16/6/2006
France Hosts Children And AIDS Colloquium
French Foreign Minister Philippe Douste-Blazy opened the colloquium on "Childhood and AIDS, Rolling back AIDS in Developing Countries” which is being held in Paris at the Cité des Sciences de la Villette on June 15 and 16.
Co-organized by the French Foreign Ministry, the French committee for UNICEF, Sidaction, ESTHER, the National Aids Research Agency (ANRS), the mayor of Paris and the French Development Agency (AFD), the colloquium is part of the world campaign, “Unite for children, Unite Against AIDS,” launched by all the UN agencies on October 25, 2005.
The 350 participants come from countries involved in the fight against AIDS in children. The objective is to increase public awareness about the urgency of increasing prevention and helping children affected by HIV/AIDS, especially through access to drugs and therapies.
Over two million children under 15 are carriers of the HIV virus.

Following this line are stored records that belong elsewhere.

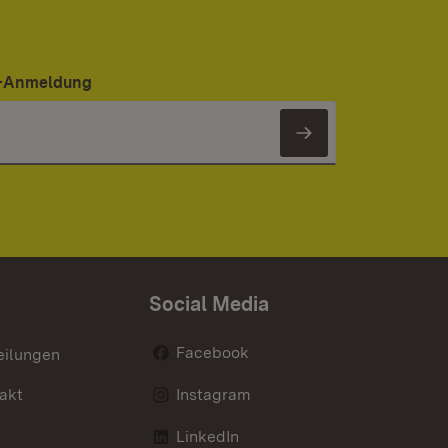
er-Anmeldung
Newsletter 
Social Media
Facebook
eilungen
akt
Instagram
LinkedIn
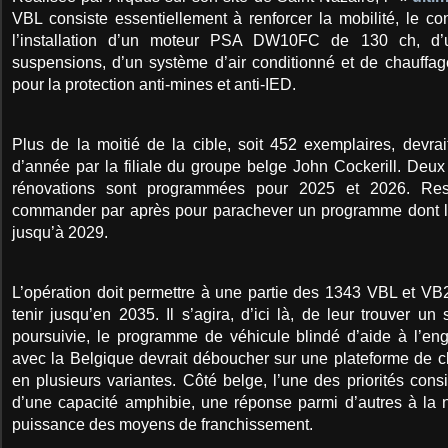
VBL consiste essentiellement à renforcer la mobilité, le conf
l’installation d’un moteur PSA DW10FC de 130 ch, d’
suspensions, d’un système d’air conditionné et de chauffage
pour la protection anti-mines et anti-IED.
Plus de la moitié de la cible, soit 452 exemplaires, devrait
d’année par la filiale du groupe belge John Cockerill. Deu
rénovations sont programmées pour 2025 et 2026. Res
commander par après pour parachever un programme dont les
jusqu’à 2029.
L’opération doit permettre à une partie des 1343 VBL et VB
tenir jusqu’en 2035. Il s’agira, d’ici là, de leur trouver un
poursuivie, le programme de véhicule blindé d’aide à l’e
avec la Belgique devrait déboucher sur une plateforme de c
en plusieurs variantes. Côté belge, l’une des priorités cons
d’une capacité amphibie, une réponse parmi d’autres à la
puissance des moyens de franchissement.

In the countries most affected by the disease, more than half the deaths of children under five are due to AIDS. Currently it’s estimated there are 15 million children who’ve lost parents to AIDS in the world, of whom 80% live in Africa, south of the Sahara. This number is expected to climb to 18 million in five years.
For the past 18 months the French Foreign Ministry has been supporting a project in partnership with UNICEF to support treatment for AIDS orphans in three African countries: Cameroon, the Democratic Republic of the Congo and South Africa.
IDPF/UNITAID, which French Foreign Minister Douste-Blazy presented to the General Assembly UNAIDS in New York on June 2, is obviously part of the strategy to fight AIDS, in particularly to help children.
Initially, UNITAID/IDPF will focus on a few priority sectors, including paediatric antiretroviral drugs. This choice responds to the need to develop paediatric formulas that are not available for children in the south today. From this point of view, UNITAID is fully in line with the objectives to be discussed at the colloquium.